*** Opening of Document passage ***
Unlike the knots you use everyday, mathematical knots are joined at the ends, allowing mathematicians to manipulate a knot without accidentally undoing it. The main question in knot theory is whether you can transform one knot into another without cutting it open, but finding the answer is more difficult than it seems.

Trefoil knotInstead of working with real string, mathematicians draw knot diagrams such as the one pictured left. This knot is called the trefoil knot, due to its three-fold symmetry, and the three points at which the string crosses over itself are represented by breaks in the diagram. The trefoil is the simplest “non-trivial” knot, meaning that it has an interesting feature, but the very simplest knot isn’t actually a knot at all – it’s just a loop of string, called the “unknot”.

There are three ways of manipulating a knot diagram, known as the Reidemeister moves. You can twist or untwist a strand, move one strand over another, or move one strand over a point where two others cross. In the 1920s, the German mathematician Kurt Reidemeister proved that if two knot diagrams represent the same knot then you can always transform between them using a sequence of these three moves. Of course, the trick is finding the correct sequence.

Is there a sequence that transforms the trefoil into the unknot? Experimentation suggests that there isn’t, but can we ever be completely sure? Reidemeister moves alone can’t easily prove that two knots are the same, so mathematicians look for properties known as “knot invariants” to help tell them apart.

Knot or Not?

A mathematician presented with a mess of tangled string might stumble across the right combination of Reidemeister moves that transforms it into a recognisable knot, but it’s not possible to tell just by looking at the knot diagram. A knot invariant is a certain quantity defined for every knot that is the same for all equivalent knots, and these can be calculated from a knot diagram.

One simple knot invariant, called tricolourability, asks whether it is possible to colour a knot according to a few simple rules. First divide a knot into strands, the sections of string between each under-crossing. The knot is tricolourable if each strand can be coloured with one of three colours, while also ensuring that at least two colours are used, and that when the strands cross they are either all the same colour or all different colours.

Tricolour unknotFollowing these rules, we can show that the trefoil is tricolourable but the unknot isn’t, because it only requires one colour while the rules state you must use two. Knot invariants aren’t changed by Reidemeister moves (hence the name) so tricolourability proves that there isn’t a sequence of moves to transform the trefoil into the unknot.

This example shows that tricolourability works, but it isn’t very practical for large and complicated knots, so mathematicians have created other knot invariants such as knot polynomials, which are equations whose coefficients describe the particular properties of a knot. Unfortunately, there is no perfect invariant that can describe all knots individually. Although equivalent knots always have the same invariant, the reverse isn’t true – two knots with the same invariant aren’t necessarily equivalent, meaning it isn’t always possible to tell two knots apart.

Straightening out Science

Unravelling the problems of knot theory and invariants is an ongoing area of research, but it’s more than just mathematical curiosity. Knots are found inside the cells of every living organism, in the form of DNA molecules that contain the genetic instructions needed for reproduction, and biologists use knot theory to understand how DNA unwinds to be replicated. Chemists also use knot theory to study symmetry in other types of molecules, as a knotted molecule can behave differently to its mirror image. Knot theory might even help solve the mysteries of the universe, as physicists have found that knots could bring together the theories of quantum mechanics and general relativity. How’s that for a knotty problem?
*** Close of Document passage ***
*** Opening of Supplied entries ***
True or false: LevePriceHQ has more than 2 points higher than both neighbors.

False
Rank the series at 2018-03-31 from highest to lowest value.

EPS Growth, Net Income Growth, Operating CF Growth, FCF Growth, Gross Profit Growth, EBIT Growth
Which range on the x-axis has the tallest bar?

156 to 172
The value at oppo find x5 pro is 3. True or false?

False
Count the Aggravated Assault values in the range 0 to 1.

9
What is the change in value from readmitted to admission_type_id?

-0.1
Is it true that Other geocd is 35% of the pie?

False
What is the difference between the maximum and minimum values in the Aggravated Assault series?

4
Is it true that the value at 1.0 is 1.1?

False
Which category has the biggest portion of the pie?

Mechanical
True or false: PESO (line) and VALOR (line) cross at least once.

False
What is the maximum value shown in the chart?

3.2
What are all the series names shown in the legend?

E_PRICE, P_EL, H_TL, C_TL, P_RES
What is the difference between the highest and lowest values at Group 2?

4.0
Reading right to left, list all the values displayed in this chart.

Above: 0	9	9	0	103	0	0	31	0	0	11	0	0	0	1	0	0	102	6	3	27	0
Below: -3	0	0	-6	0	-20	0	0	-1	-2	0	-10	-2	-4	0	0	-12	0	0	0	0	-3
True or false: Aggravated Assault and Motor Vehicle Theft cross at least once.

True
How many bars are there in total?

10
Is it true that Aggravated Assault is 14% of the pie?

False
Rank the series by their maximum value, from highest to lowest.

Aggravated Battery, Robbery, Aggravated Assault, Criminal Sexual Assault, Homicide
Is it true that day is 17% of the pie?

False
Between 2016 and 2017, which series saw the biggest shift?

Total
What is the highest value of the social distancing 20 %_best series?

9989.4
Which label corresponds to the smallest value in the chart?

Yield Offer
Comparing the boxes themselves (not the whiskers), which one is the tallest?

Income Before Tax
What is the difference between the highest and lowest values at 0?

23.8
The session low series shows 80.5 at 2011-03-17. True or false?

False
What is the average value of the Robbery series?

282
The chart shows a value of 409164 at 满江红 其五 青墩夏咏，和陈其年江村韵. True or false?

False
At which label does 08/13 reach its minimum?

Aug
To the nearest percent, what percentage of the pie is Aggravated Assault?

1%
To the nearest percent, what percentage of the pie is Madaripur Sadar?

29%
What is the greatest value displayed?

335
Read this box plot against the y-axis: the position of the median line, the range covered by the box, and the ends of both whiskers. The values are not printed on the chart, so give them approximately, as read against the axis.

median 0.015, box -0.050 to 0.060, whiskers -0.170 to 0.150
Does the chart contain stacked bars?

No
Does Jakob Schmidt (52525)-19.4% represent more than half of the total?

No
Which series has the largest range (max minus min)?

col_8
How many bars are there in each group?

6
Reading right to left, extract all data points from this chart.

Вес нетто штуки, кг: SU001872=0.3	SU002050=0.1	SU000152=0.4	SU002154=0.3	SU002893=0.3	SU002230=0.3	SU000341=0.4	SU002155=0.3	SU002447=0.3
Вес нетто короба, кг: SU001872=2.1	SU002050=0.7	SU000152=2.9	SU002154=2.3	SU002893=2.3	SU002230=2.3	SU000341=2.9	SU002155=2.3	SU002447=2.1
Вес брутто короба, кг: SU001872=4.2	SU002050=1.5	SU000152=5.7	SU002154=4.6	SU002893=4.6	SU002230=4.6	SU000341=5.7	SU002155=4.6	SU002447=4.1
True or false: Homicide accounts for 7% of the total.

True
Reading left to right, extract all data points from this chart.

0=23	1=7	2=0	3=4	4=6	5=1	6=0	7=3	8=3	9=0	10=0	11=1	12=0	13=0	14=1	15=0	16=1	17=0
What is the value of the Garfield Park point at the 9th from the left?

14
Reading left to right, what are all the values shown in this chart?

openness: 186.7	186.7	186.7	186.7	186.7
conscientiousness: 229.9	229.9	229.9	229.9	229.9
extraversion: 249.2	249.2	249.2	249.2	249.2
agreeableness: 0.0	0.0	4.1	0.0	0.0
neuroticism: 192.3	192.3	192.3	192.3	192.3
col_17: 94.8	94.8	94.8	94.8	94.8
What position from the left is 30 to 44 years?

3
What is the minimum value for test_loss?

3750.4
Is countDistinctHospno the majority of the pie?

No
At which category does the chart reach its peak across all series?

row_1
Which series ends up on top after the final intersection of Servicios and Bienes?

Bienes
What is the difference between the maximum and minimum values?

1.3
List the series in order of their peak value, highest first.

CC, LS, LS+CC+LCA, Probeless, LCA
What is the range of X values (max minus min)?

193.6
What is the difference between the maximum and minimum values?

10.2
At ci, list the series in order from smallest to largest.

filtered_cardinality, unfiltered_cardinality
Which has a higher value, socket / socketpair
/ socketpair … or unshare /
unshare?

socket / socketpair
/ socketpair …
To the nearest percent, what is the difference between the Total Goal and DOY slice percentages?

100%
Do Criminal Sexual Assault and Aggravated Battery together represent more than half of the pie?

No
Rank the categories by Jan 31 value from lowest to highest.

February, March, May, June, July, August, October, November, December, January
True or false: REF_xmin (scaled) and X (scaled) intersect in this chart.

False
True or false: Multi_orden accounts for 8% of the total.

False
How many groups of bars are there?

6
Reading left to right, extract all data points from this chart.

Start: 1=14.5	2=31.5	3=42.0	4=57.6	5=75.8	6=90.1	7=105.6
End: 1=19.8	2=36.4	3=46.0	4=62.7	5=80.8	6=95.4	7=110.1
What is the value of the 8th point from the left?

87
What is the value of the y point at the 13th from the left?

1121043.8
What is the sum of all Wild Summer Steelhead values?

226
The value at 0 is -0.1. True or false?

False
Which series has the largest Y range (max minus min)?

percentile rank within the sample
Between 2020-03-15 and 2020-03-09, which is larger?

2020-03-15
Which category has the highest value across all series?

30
*** Close of Supplied entries ***
To do
1. Please output the part of the knot theory passage that begins at the words "Unlike the knots" and stops after "than it seems.", copying it character for character.
2. According to the knot theory passage, what feature gives the trefoil knot its name?

Per-task answers
1.
Unlike the knots you use everyday, mathematical knots are joined at the ends, allowing mathematicians to manipulate a knot without accidentally undoing it. The main question in knot theory is whether you can transform one knot into another without cutting it open, but finding the answer is more difficult than it seems.

2. Its three-fold symmetry.